Job
Return every line of text in the records below, character for character and in the same order.

Data excerpts
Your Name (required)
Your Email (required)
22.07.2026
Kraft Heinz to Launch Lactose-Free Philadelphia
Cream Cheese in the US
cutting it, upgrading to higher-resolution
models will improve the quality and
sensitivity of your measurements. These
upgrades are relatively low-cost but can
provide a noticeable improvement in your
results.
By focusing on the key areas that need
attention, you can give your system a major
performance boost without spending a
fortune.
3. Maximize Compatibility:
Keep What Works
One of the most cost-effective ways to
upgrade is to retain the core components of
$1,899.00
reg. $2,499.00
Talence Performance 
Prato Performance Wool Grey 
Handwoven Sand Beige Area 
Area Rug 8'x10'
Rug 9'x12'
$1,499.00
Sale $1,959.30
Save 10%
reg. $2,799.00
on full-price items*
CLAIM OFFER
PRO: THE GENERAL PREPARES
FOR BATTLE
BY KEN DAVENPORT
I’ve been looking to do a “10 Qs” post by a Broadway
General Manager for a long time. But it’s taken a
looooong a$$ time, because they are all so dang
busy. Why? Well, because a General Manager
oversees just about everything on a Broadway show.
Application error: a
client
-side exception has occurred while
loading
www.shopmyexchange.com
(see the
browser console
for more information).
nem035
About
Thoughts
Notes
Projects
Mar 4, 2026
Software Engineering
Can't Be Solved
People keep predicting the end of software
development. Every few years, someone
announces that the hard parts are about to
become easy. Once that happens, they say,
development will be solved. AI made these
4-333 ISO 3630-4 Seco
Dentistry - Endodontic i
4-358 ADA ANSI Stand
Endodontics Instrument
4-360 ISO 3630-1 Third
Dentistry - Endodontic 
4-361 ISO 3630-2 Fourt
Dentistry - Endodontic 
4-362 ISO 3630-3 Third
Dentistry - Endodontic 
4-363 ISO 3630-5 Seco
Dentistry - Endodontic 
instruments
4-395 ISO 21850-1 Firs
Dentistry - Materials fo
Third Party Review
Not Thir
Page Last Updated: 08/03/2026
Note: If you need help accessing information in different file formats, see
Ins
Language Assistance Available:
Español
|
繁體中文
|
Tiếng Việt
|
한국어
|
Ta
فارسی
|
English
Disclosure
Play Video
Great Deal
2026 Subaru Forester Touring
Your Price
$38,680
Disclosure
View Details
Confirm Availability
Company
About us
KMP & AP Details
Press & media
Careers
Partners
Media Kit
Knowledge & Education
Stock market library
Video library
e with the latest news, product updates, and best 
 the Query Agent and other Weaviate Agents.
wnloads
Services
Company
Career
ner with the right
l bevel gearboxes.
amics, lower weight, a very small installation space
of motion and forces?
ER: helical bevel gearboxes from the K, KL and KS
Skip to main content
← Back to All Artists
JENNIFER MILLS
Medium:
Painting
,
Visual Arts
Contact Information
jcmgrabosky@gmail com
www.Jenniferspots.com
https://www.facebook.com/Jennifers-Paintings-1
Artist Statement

Result
Your Name (required)
Your Email (required)
22.07.2026
Kraft Heinz to Launch Lactose-Free Philadelphia
Cream Cheese in the US
cutting it, upgrading to higher-resolution
models will improve the quality and
sensitivity of your measurements. These
upgrades are relatively low-cost but can
provide a noticeable improvement in your
results.
By focusing on the key areas that need
attention, you can give your system a major
performance boost without spending a
fortune.
3. Maximize Compatibility:
Keep What Works
One of the most cost-effective ways to
upgrade is to retain the core components of
$1,899.00
reg. $2,499.00
Talence Performance 
Prato Performance Wool Grey 
Handwoven Sand Beige Area 
Area Rug 8'x10'
Rug 9'x12'
$1,499.00
Sale $1,959.30
Save 10%
reg. $2,799.00
on full-price items*
CLAIM OFFER
PRO: THE GENERAL PREPARES
FOR BATTLE
BY KEN DAVENPORT
I’ve been looking to do a “10 Qs” post by a Broadway
General Manager for a long time. But it’s taken a
looooong a$$ time, because they are all so dang
busy. Why? Well, because a General Manager
oversees just about everything on a Broadway show.
Application error: a
client
-side exception has occurred while
loading
www.shopmyexchange.com
(see the
browser console
for more information).
nem035
About
Thoughts
Notes
Projects
Mar 4, 2026
Software Engineering
Can't Be Solved
People keep predicting the end of software
development. Every few years, someone
announces that the hard parts are about to
become easy. Once that happens, they say,
development will be solved. AI made these
4-333 ISO 3630-4 Seco
Dentistry - Endodontic i
4-358 ADA ANSI Stand
Endodontics Instrument
4-360 ISO 3630-1 Third
Dentistry - Endodontic 
4-361 ISO 3630-2 Fourt
Dentistry - Endodontic 
4-362 ISO 3630-3 Third
Dentistry - Endodontic 
4-363 ISO 3630-5 Seco
Dentistry - Endodontic 
instruments
4-395 ISO 21850-1 Firs
Dentistry - Materials fo
Third Party Review
Not Thir
Page Last Updated: 08/03/2026
Note: If you need help accessing information in different file formats, see
Ins
Language Assistance Available:
Español
|
繁體中文
|
Tiếng Việt
|
한국어
|
Ta
فارسی
|
English
Disclosure
Play Video
Great Deal
2026 Subaru Forester Touring
Your Price
$38,680
Disclosure
View Details
Confirm Availability
Company
About us
KMP & AP Details
Press & media
Careers
Partners
Media Kit
Knowledge & Education
Stock market library
Video library
e with the latest news, product updates, and best 
 the Query Agent and other Weaviate Agents.
wnloads
Services
Company
Career
ner with the right
l bevel gearboxes.
amics, lower weight, a very small installation space
of motion and forces?
ER: helical bevel gearboxes from the K, KL and KS
Skip to main content
← Back to All Artists
JENNIFER MILLS
Medium:
Painting
,
Visual Arts
Contact Information
jcmgrabosky@gmail com
www.Jenniferspots.com
https://www.facebook.com/Jennifers-Paintings-1
Artist Statement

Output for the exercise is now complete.